In 1899, he and his wife traveled to Europe, where they met many dignitaries, including being honored by an invitation to Windsor Castle in England for tea with Queen Victoria.
Booker T. Washington wrote in his autobiography Up From Slavery (1901):
"Through the kindness of Lady Aberdeen, my wife and I were enabled ... to see Queen Victoria, at Windsor Castle, where, afterward, we were all the guests of her Majesty at tea.
In our party was Miss Susan B. Anthony, and I was deeply impressed with the fact that one did not often get an opportunity to see, during the same hour, two women so remarkable in different ways as Susan B. Anthony and Queen Victoria."
Ten years before the U.S. Chamber of Commerce was formed, Booker T. Washington founded the National Negro Business League in 1900, growing it to 600 chapters.
Harvard President Charles W. Eliot spoke at Tuskegee's 25th anniversary in 1906, stating:
"By 1905, Tuskegee produced more self-made millionaires than Harvard, Yale and Princeton combined."
Booker T. Washington stated:
"Anyone can seek a job, but it requires a person of rare ability to create a job ...
What we should do in our schools is to turn out fewer job seekers and more job creators."
Visitors came to Tuskegee from 16 countries, including Africa, India, China, Japan, Poland and Russia.
Booker T. Washington sent Tuskegee graduates to Liberia, West Africa.
He even sent his personal envoy, Emmitt Scott, to discourage France from annexing Liberia, helping to preserve Liberia's independence.
Booker T. Washington was the first African American to have his image on a U.S. postage stamp, 1940.
In 1945, he was the first African American elected to the Hall of Fame, and in 1946, his image was placed on a U.S. Coin.
To the protests of some Democrats, Republican President Theodore Roosevelt had Booker T. Washington as an honored guest for dinner at the White House, October 16, 1901.
The Southern Democrat newspaper The Memphis Scimitar printed:
"The most damnable outrage which has ever been perpetrated by any citizen of the United States was committed yesterday by the President, when he invited a n----- to dine with him at the White House.
It would not be worth more than a passing notice if Theodore Roosevelt had sat down to dinner in his own home with a Pullman car porter, but Roosevelt the individual and Roosevelt the President are not to be viewed in the same light."
Widowed twice, his third wife outlived him.
He had one daughter, Portia, and two sons, Booker T. Washington Jr. and Ernest Davidson Washington.
When Booker T. Washington died on NOVEMBER 14, 1915, industrialist Andrew Carnegie stated:
"I mourn with you today as one who shares your sorrow.
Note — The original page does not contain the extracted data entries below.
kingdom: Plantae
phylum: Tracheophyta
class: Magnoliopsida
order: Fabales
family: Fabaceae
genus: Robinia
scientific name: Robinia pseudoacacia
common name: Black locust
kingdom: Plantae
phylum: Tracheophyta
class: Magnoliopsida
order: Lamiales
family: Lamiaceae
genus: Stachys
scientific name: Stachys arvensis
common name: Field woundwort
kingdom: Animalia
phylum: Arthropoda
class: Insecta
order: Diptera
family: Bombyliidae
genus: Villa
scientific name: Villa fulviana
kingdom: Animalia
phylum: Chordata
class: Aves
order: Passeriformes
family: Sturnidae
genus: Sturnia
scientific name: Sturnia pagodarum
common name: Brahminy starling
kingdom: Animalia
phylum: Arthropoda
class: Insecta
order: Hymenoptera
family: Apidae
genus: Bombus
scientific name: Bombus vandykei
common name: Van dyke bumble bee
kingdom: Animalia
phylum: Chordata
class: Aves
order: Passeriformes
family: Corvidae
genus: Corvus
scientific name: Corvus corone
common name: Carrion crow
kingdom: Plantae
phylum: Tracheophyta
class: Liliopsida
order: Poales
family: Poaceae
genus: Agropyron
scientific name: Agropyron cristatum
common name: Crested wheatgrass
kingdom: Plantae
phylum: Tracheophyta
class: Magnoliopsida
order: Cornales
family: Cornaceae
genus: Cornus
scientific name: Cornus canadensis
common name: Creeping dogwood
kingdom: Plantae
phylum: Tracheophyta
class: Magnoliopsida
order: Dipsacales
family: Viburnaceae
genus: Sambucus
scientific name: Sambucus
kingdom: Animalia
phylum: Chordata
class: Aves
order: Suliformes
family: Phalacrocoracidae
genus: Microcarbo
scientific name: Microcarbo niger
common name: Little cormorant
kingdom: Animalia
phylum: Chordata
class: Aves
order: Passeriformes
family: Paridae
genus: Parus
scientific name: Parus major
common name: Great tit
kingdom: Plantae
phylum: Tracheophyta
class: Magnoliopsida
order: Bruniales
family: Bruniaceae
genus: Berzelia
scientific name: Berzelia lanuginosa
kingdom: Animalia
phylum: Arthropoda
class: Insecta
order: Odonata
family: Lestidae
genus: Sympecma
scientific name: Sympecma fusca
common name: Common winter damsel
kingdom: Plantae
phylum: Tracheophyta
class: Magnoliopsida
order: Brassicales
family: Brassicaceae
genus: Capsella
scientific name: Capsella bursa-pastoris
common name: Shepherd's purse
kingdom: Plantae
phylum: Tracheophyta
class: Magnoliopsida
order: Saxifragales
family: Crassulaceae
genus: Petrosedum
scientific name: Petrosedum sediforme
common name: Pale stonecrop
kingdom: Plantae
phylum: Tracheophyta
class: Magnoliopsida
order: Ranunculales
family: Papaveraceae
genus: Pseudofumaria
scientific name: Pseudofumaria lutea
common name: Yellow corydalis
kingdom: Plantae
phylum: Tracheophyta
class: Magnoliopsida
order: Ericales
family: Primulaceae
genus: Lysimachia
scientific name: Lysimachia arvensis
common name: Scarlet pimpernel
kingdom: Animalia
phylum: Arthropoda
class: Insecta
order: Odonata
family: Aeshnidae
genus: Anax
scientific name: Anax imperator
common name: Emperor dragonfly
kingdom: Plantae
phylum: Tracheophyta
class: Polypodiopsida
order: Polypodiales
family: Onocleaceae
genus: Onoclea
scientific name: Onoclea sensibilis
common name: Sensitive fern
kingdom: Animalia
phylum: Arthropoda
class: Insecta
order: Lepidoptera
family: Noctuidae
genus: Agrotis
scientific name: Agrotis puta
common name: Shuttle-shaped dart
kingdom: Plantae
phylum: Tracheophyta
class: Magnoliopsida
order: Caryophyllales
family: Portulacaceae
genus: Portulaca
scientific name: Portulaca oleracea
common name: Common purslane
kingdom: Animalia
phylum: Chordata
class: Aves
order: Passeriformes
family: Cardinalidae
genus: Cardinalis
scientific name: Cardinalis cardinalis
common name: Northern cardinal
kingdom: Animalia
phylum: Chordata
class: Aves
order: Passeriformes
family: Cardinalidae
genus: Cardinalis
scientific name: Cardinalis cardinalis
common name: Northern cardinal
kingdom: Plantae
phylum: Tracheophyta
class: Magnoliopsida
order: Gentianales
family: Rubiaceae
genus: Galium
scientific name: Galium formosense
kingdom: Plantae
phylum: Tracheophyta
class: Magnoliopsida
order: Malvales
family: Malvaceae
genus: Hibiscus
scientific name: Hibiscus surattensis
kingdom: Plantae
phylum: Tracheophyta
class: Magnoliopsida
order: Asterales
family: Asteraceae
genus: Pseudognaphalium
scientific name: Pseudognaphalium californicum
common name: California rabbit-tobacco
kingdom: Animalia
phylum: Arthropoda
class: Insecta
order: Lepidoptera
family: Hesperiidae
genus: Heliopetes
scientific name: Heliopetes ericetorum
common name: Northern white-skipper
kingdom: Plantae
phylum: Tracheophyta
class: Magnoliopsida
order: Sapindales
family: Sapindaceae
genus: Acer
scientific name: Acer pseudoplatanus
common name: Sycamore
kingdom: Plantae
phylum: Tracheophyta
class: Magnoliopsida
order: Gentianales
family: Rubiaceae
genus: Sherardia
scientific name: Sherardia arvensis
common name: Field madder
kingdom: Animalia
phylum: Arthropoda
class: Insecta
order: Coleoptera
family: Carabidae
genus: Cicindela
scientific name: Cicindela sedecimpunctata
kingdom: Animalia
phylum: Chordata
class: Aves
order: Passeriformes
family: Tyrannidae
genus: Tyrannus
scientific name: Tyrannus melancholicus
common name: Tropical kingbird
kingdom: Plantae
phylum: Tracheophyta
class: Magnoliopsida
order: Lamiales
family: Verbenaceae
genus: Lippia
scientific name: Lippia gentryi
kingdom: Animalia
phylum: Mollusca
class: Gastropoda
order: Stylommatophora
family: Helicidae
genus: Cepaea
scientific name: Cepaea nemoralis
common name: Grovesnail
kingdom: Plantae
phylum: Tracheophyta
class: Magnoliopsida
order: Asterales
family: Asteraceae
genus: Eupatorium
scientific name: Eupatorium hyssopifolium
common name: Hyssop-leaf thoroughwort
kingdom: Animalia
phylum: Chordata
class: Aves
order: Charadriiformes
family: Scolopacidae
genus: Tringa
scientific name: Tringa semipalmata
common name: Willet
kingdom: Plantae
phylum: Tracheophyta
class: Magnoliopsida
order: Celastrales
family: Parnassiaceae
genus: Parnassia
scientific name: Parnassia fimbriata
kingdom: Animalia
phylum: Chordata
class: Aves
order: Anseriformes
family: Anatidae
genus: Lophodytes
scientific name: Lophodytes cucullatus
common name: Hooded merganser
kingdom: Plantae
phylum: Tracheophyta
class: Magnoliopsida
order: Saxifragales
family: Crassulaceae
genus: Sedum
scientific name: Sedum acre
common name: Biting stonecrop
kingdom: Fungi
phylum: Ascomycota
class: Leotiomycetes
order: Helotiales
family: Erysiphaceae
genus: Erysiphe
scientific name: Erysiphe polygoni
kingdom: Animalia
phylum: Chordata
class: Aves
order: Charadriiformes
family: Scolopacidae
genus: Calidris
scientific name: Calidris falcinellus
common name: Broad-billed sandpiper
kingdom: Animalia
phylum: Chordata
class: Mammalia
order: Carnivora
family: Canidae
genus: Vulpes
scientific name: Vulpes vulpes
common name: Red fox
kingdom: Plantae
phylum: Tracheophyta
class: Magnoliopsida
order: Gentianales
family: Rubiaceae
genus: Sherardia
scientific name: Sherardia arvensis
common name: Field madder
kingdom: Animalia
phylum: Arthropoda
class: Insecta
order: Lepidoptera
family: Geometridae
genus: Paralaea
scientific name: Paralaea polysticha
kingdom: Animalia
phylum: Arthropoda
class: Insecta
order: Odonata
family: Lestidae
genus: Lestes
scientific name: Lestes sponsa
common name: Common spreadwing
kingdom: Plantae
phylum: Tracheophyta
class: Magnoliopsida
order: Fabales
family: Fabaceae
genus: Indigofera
America has lost one of her best and greatest citizens. History is to tell of two Washingtons.
One the leader of his country and the other the leader of his race."
After Booker T. Washington's death, Republican Vice-President Calvin Coolidge traveled to Tuskegee in 1923.
He met with Robert Russa Moton, who succeeded Booker T. Washington as the principal of Tuskegee Institute.
After becoming President of the United States, Calvin Coolidge received Robert Russa Moton at a meeting in the White House in 1924.
Robert Russa Moton went on to be an advisor to five U.S. Presidents.